This is Adrian Lukis at 60, not Mr George Wickham
The award-winning Original Theatre Company bring this production to Jermyn Street Theatre following a successful run in New York. Written and performed by Adrian Lukis, this one-man play explores what happened to one of Austen’s most charming villains in later life.
Taking the shape of a one-hour monologue from George himself, set in the Wickhams’ drawing room in Hexham, this aimless, sentimental and sensationalized tale of the life of Wickham leads me to conclude that the fetishistic obsession with Regency England must run rampant without discernment in the USA; I predict less success at home.
The production value is excellent – with lighting, set and sound design all executed charmingly and professionally. Where this show falters is in Lukis himself – both his script and his vision, even at times his acting, fail to convince. This makes the whole concept even more of a cock up, given how Austen’s Wickham was defined: ‘whatever he said, was said well; and whatever he did, done gracefully.’
The script is littered with references to Regency England figures, places or names – perhaps this persuades some in the audience that they are watching an authentic Wickham – but the effect is over-researched. At times, it sounds like a series of footnotes, and the overall impression is of a tourist to the period, rather than a character from it.

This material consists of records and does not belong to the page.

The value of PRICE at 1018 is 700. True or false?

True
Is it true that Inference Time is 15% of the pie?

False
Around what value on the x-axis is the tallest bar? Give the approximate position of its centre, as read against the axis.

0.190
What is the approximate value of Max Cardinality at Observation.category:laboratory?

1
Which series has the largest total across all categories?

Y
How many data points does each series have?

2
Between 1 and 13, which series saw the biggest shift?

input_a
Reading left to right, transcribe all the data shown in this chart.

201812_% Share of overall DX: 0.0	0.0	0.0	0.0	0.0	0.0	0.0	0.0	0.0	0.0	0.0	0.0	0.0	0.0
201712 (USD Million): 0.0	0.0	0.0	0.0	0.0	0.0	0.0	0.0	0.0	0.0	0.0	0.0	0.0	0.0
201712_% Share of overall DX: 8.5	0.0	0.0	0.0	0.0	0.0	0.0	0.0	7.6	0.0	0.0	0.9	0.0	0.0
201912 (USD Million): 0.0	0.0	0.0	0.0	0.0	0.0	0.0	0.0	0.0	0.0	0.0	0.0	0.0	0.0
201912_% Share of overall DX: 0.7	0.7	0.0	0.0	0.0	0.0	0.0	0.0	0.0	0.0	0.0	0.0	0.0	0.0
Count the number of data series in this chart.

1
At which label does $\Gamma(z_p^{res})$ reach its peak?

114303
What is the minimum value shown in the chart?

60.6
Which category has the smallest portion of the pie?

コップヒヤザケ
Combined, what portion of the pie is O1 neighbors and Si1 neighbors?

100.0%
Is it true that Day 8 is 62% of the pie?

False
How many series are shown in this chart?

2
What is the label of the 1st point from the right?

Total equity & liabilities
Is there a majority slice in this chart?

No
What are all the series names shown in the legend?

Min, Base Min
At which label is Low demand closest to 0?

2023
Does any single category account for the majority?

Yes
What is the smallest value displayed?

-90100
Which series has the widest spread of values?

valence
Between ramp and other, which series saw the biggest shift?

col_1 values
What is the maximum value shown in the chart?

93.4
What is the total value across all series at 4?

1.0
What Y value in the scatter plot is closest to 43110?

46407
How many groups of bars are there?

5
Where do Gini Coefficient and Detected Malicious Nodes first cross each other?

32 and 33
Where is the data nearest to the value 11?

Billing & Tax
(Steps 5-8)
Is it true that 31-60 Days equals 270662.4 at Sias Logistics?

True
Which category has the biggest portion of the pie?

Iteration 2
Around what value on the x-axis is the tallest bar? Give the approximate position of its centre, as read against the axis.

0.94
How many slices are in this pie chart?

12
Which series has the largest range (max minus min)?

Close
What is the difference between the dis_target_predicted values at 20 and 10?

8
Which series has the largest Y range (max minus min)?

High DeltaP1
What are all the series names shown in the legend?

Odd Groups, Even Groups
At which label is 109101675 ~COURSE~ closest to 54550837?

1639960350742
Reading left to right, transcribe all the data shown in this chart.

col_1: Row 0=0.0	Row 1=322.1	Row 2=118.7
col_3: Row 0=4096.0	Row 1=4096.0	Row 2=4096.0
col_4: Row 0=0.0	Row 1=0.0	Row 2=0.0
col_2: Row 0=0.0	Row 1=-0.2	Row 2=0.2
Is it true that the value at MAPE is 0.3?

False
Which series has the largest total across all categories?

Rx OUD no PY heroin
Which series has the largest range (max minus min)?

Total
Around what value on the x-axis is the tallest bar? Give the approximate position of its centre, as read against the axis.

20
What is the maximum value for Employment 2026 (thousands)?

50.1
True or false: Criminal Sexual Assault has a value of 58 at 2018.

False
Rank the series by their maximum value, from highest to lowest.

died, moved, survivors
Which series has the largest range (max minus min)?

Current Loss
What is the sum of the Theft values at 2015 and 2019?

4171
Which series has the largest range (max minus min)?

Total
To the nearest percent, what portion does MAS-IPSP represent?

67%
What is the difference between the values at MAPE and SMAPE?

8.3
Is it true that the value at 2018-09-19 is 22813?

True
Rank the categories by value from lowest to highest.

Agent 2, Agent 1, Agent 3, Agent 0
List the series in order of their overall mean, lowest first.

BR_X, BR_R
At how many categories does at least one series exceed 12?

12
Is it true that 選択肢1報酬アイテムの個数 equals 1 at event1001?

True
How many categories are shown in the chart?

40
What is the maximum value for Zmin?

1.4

Wickham was never this pathetic, self-pitying, or indeed self-aware: the character as described in the novel is almost untouchably arrogant, self-centred, materialistic and hedonistic. The vanity, to Lukis’ credit, is one of the few parts that rings true. But the ultimate failure of Lukis’ depiction of Wickham is in the gossip, the loquaciousness and the oversharing. There isn’t even a hint of the reticence (feigned or genuine) which characterises so many of Austen’s villains, and Wickham in particular.
Of course, there are several anecdotes and quips which are witty, camp and amusing – but none of them sound like Wickham – not even an older Wickham talking directly to an intimate audience.
It fails to be profound at any point, especially when it tries to, and the sketching of Wickham’s biography is clumsy and heavy-handed. The whole thing felt like bad poetry from a washed up C-list celebrity.